**DATA PROVIDED**
──────────
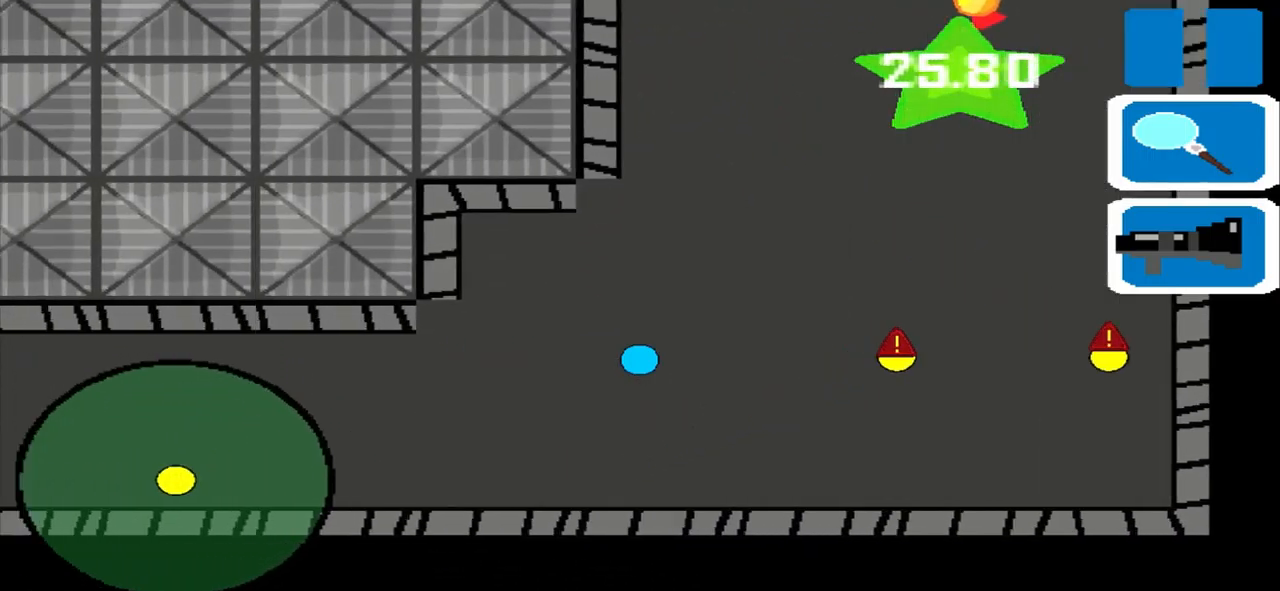
{"buttons": [], "left_stick": "left", "events": []}
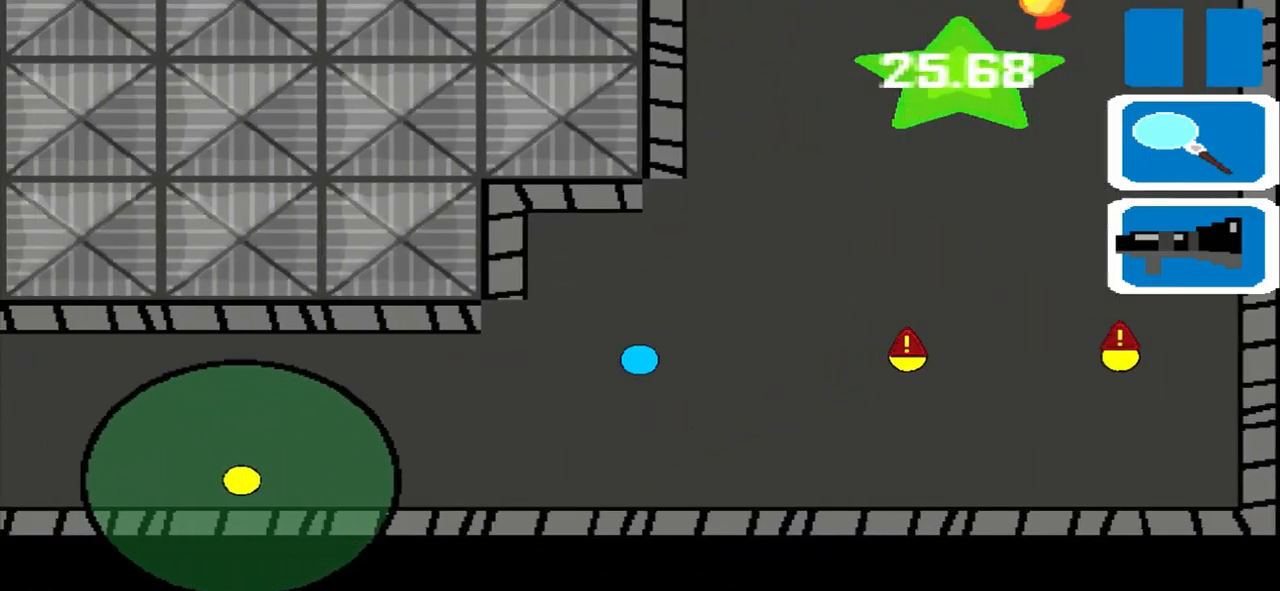
{"buttons": [], "left_stick": "left", "events": []}
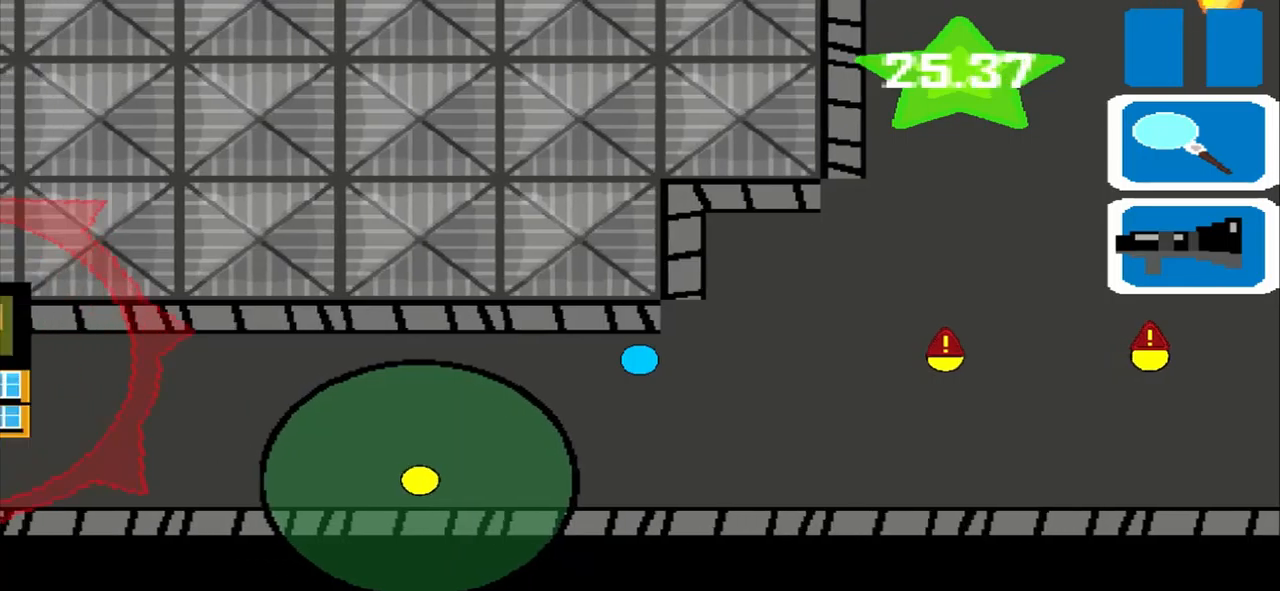
{"buttons": [], "left_stick": "left", "events": []}
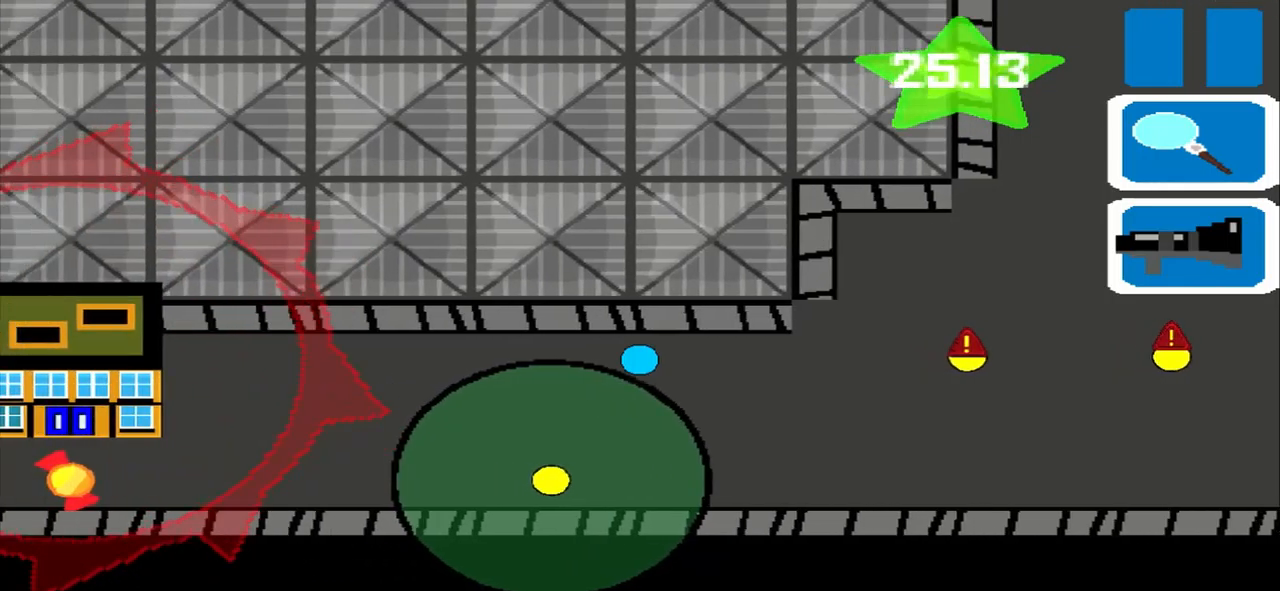
{"buttons": [], "left_stick": "left", "events": []}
──────────
**REQUIRED ACTION**
With the pictures omitted, give every line above again exactly.

**WRITTEN RESPONSE**
{"buttons": [], "left_stick": "left", "events": []}
{"buttons": [], "left_stick": "left", "events": []}
{"buttons": [], "left_stick": "left", "events": []}
{"buttons": [], "left_stick": "left", "events": []}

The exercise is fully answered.